Der dritte Grund zur Besorgnis bezieht sich schließlich auf die Situation in China. Die „Null-Covid“-Politik strenger Beschränkungen hat die Aktivität des Landes, das nach wie vor die zweitgrößte Wirtschaftsmacht der Welt ist, erheblich reduziert. Derzeit haben die chinesische Zentralbank und die chinesische Regierung keine nennenswerte monetäre und fiskalische Reaktion wie im Jahr 2020 bereitgestellt. Peking wird schließlich reagieren, aber die aktuelle Situation führt weiterhin zu Volatilität an den Finanzmärkten.
Die sich beschleunigende Inflation kann manche Sparer dazu animieren, Risiken einzugehen, beispielsweise indem sie sich den Aktienmärkten zuwenden, deren Indikatoren seit Jahresbeginn stark korrigiert haben. Lohnt es sich jetzt, diese Anlegerprofile mit abnehmender Risikobereitschaft aufzuschlüsseln?

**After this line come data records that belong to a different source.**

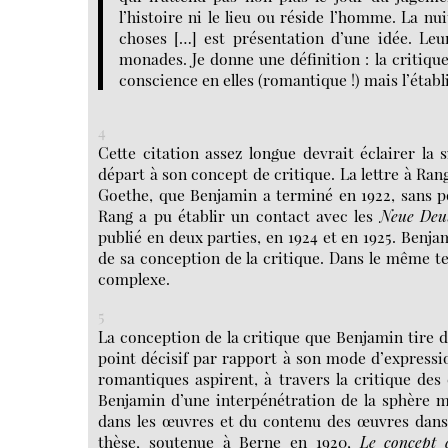
l’histoire ni le lieu ou réside l’homme. La nu
choses […] est présentation d’une idée. Leur
monades. Je donne une définition : la critiqu
conscience en elles (romantique !) mais l’établ
4
Cette citation assez longue devrait éclairer la
départ à son concept de critique. La lettre à Rang
Goethe, que Benjamin a terminé en 1922, sans p
Rang a pu établir un contact avec les
Neue Deut
publié en deux parties, en 1924 et en 1925. Benj
de sa conception de la critique. Dans le même te
complexe.
5
La conception de la critique que Benjamin tire 
point décisif par rapport à son mode d’expressi
romantiques aspirent, à travers la critique des 
Benjamin d’une interpénétration de la sphère ma
dans les œuvres et du contenu des œuvres dans 
thèse, soutenue à Berne en 1920,
Le concept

Die europäischen Märkte beginnen bereits, interessante Niveaus mit eher niedrigen Bewertungen zu erreichen. Sicher, die Wirtschaftsaussichten wurden nach unten korrigiert, aber die Wachstumsaussichten bleiben bestehen, was uns glauben lässt, dass wir nicht in einen dauerhaften Abschwung geraten sind.
Unter diesen Umständen scheint der Moment richtig zu sein, durchzustarten und langfristig in europäische Aktien zu investieren. Wir empfehlen jedoch, etwas länger zu warten, da die Werte in den kommenden Tagen oder Wochen weiter sinken könnten.

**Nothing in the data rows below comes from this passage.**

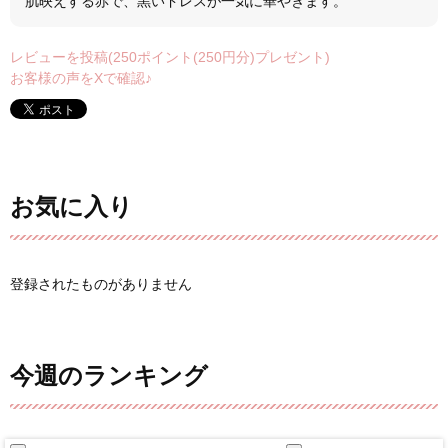
肌映えする赤で、黒いドレスが一気に華やぎます。
レビューを投稿(250ポイント(250円分)プレゼント)
お客様の声をXで確認♪
お気に入り
登録されたものがありません
今週のランキング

Warum bevorzugen Sie im Hinblick auf die Vermögensallokation derzeit europäische Märkte?
Europäische Aktien sind am attraktivsten, weil sie viel niedriger bewertet sind als amerikanische Aktien, sie im Vergleich zu Anleihen eher günstig sind und die Inflationsrisiken in Europa geringer sind als in den Vereinigten Staaten.
Welche Tätigkeitsbereiche scheinen Ihnen heute interessant zu sein, um mit einer gewissen Weisheit zu investieren?
Unsere Vorsicht wird sich in einer Präferenz für defensive Sektoren manifestieren, die nicht sehr anfällig für Konjunkturzyklen sind, wie z. B. das Gesundheitswesen.
Was die Wahl zwischen Wachstums- und Value-Aktien betrifft, empfehlen wir angesichts des langfristigen Zinsanstiegs, zu einigen gut ausgewählten Wachstumssektoren zurückzukehren, beispielsweise solchen, die stärker als die derzeitige russisch-ukrainische Wirtschaft hervorgegangen sind.
Wir nennen zwei davon: Erneuerbare Energien, weil sie gleichzeitig von Produktivitätsgewinnen getrieben werden, und der Klimanotstand sowie die Notwendigkeit der Energieunabhängigkeit, die mit dem Russlandkonflikt entstanden ist. und der Sicherheitssektor, insbesondere Computersicherheit, während sie sich immer noch etwas bewusster sind, dass der Cyberspace ein potenzieller Ort für Krieg im Kontext geopolitischer Instabilität ist.
Andere Wachstumstitel, die seit Jahresbeginn gut korrigiert haben, wie der Luxussektor, sind für uns weiterhin interessant. Obwohl sie für ihr erhebliches Engagement in China bestraft werden, glauben wir, dass sie immer noch großes Wachstumspotenzial haben.